Deshalb wächst auch der Bedarf, die notwendige Transformation gemeinsam mit Partnern unterschiedlicher Einflussbereiche zu gestalten. Insbesondere Unternehmen verfügen häufig über fundiertes Wissen sowie technologische Möglichkeiten, um innovative Lösungen für soziale Probleme zu finden – von der Bewältigung der Klimakrise bis hin zum Aufbau fairer Produktionsbedingungen in Schwellen- und Entwicklungsländern.
Innovationen wirken
Es gibt bereits zahlreiche Beispiele, wie Unternehmen in Partnerschaft mit UN-Organisationen langfristige, in die Breite wirkende Impulse setzen können. Etwa durch die gemeinsame Entwicklung digitaler Bildungsangebote, die breit ausgerollt werden können – gerade während der Pandemie gab es hier große Innovationssprünge. Mit Lösungen, um Schulen in abgelegenen Landstrichen ans Netz zu bringen. Oder mit Initiativen, die Schulen und Gesundheitsstationen widerstandsfähiger gegen Klimaveränderungen und Extremwetterereignisse zu machen.

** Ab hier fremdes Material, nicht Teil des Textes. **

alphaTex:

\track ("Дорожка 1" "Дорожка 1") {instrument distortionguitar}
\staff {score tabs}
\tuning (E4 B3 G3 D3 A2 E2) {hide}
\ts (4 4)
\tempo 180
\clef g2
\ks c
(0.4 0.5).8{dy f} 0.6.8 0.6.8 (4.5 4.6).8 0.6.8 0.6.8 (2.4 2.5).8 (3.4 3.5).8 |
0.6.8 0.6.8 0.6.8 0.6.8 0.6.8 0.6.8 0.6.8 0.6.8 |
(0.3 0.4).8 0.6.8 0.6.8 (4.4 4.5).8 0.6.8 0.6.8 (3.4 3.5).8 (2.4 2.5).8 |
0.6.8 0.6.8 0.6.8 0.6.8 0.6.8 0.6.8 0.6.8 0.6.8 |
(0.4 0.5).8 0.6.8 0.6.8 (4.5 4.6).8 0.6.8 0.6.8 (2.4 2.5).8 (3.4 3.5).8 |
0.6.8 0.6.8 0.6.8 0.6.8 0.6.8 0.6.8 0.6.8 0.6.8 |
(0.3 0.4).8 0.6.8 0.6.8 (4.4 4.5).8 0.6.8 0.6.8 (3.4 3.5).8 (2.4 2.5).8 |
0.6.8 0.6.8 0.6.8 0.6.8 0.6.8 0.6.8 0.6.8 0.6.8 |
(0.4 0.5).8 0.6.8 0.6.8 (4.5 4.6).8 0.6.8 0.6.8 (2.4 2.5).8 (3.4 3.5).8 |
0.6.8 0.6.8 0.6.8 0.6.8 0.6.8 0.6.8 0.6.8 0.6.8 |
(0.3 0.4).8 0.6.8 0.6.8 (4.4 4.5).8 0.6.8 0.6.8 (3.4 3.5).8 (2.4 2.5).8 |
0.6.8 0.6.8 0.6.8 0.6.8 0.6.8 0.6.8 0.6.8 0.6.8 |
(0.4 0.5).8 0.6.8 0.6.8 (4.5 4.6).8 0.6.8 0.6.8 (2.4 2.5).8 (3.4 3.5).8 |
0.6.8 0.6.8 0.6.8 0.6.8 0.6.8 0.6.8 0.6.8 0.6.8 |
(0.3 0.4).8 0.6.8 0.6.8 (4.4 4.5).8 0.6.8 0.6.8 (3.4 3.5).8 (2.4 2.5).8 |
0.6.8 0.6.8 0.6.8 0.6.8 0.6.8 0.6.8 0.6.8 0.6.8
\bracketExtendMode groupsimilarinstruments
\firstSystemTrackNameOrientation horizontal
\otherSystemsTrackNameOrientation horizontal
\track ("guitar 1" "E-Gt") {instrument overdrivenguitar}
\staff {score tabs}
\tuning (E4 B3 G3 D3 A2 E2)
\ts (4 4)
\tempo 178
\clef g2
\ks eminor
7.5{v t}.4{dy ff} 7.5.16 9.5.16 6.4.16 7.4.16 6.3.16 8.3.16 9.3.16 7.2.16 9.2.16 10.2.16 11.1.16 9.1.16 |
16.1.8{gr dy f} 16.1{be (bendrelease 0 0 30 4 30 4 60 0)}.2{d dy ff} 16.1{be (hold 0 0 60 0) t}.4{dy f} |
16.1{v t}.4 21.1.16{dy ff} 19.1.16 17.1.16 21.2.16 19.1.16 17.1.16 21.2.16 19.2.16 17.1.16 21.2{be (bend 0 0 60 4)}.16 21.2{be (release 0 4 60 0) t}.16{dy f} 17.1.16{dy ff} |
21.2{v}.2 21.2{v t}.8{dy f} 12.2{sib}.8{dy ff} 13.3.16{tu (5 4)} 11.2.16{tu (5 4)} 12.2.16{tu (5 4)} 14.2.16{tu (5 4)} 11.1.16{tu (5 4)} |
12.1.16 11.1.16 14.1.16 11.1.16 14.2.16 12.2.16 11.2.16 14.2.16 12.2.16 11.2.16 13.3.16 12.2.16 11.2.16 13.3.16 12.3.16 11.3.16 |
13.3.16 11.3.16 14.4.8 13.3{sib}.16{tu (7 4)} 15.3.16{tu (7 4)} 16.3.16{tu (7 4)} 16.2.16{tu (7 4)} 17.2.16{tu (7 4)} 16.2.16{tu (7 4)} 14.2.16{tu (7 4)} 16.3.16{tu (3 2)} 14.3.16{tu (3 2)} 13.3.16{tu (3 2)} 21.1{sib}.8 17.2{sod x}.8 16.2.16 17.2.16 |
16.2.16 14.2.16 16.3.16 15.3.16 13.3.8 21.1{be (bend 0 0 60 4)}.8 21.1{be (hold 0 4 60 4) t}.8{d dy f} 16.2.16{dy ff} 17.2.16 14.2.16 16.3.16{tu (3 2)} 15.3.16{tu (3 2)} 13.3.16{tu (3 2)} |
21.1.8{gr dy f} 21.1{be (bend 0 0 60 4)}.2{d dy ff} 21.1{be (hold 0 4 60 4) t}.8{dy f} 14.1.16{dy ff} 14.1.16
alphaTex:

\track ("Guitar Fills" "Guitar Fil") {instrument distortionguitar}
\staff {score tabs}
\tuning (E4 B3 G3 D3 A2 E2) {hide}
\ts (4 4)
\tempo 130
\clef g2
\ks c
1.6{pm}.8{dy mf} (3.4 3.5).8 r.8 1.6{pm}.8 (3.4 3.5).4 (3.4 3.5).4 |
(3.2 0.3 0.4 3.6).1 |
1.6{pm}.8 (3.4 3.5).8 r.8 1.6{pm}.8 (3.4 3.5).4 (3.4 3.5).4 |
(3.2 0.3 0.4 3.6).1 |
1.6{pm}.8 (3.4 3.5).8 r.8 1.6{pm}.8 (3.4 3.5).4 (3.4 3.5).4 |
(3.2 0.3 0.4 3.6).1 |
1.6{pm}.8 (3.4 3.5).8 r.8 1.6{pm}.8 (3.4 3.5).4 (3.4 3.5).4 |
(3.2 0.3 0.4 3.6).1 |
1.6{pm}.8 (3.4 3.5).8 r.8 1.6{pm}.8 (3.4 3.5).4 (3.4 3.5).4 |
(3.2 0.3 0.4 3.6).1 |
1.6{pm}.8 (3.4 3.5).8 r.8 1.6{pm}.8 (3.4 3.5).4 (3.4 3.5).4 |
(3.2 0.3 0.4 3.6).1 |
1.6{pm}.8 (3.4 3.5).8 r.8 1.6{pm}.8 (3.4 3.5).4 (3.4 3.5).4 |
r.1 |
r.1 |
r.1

Für Unternehmen, für ihre Eignerinnen und Eigner, die Mitarbeitenden sowie sämtliche Stakeholder schafft es konkreten Mehrwert, die innovative, transformative Kraft der Wirtschaft in diesem Sinne zu nutzen.
Das Momentum für größere Anstrengungen im Sinne der Nachhaltigen Entwicklungsziele ist da. So wird soziale Verantwortung, das „S“ in ESG, lebendig und bewirkt messbare Erfolge: durch Senken der Kindersterblichkeit, im Anteil der Mädchen, die ihren Schulabschluss machen, im Kampf gegen Kinderarbeit. Doch die Erfolge und Fortschritte müssen erhalten und weiter ausgebaut werden. Die deutsche Wirtschaft mit ihrer Innovationskraft, mit ihren technologischen Möglichkeiten und ihren finanziellen Ressourcen kann und sollte dabei eine führende Rolle übernehmen.